Verify with rhevm on ppc env:
RHEVM Version: 3.6.0-0.18.el6
vdsm version: vdsm-4.17.8-1.el7ev
libvirt version: libvirt-1.2.17-12.el7
Scenario:
1. Create VM with 1G
2. hot plug memory 1G/2G/256M
3. Check in VM memory status with free
4. Migrate VM

All cases pass.

Comment 14 Sven Kieske 2015-10-14 09:36:51 UTC

(In reply to Israel Pinto from comment #13)
> Verify with rhevm on ppc env:
> RHEVM Version: 3.6.0-0.18.el6
> vdsm version: vdsm-4.17.8-1.el7ev
> libvirt version: libvirt-1.2.17-12.el7
> Scenario:
> 1. Create VM with 1G
> 2. hot plug memory 1G/2G/256M
> 3. Check in VM memory status with free
> 4. Migrate VM
> 
> All cases pass.

Either your wording is unclear or this test scenario does not handle this bugfix at all.

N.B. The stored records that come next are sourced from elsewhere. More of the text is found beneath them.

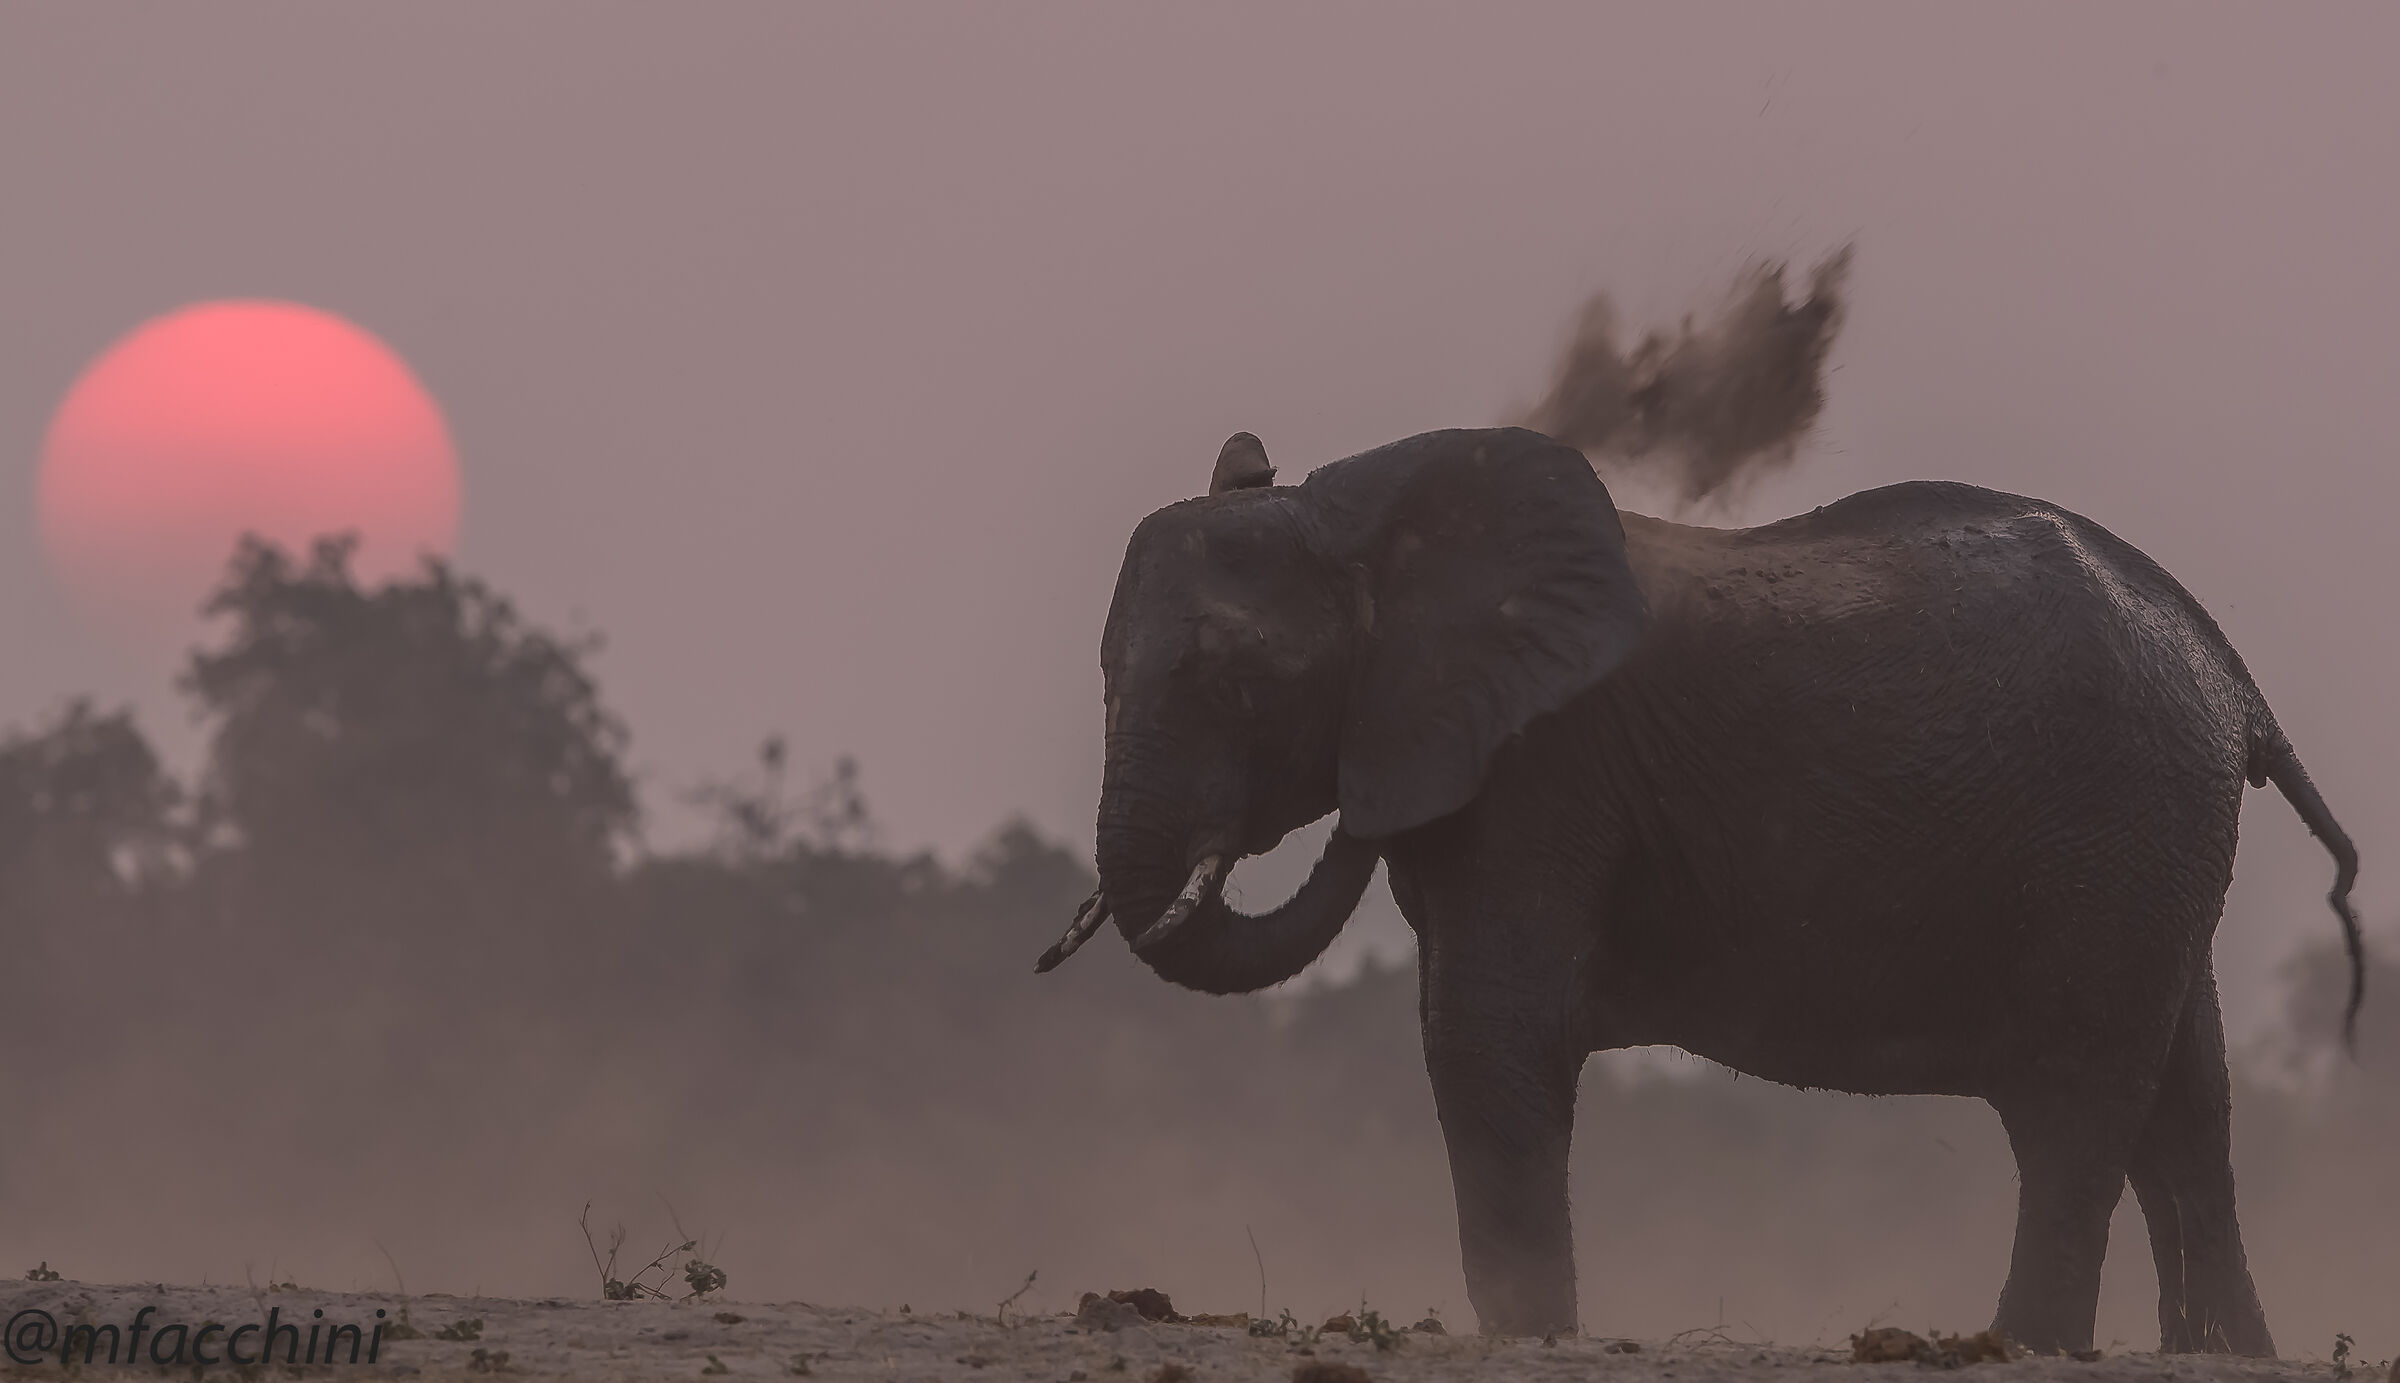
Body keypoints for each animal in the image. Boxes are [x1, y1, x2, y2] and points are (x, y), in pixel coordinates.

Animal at [1035, 426, 2362, 1355]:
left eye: (1232, 682)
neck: (1368, 521)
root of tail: (2231, 676)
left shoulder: (1543, 767)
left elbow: (1484, 1034)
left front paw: (1532, 1330)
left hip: (2113, 829)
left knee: (2076, 1102)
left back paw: (2024, 1344)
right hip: (2154, 848)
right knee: (2188, 1103)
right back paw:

you should measure startup time for vms with huge amounts of (hot pluggable)ram, not check the vm memory status inside the vm (has also nothing to do with vm migration).

But maybe I misread your test case?

Comment 15 Israel Pinto 2015-10-14 13:23:43 UTC

There problem is not with memory size, however with the size on the engine: VM64BitMaxMemorySizeInMB.
If the size is 4T it was impossible to start VM, we  found that if you use less
memory in (VM64BitMaxMemorySizeInMB) the VM is up with no problem.
I add migration also to check that the memory stay the same on different host.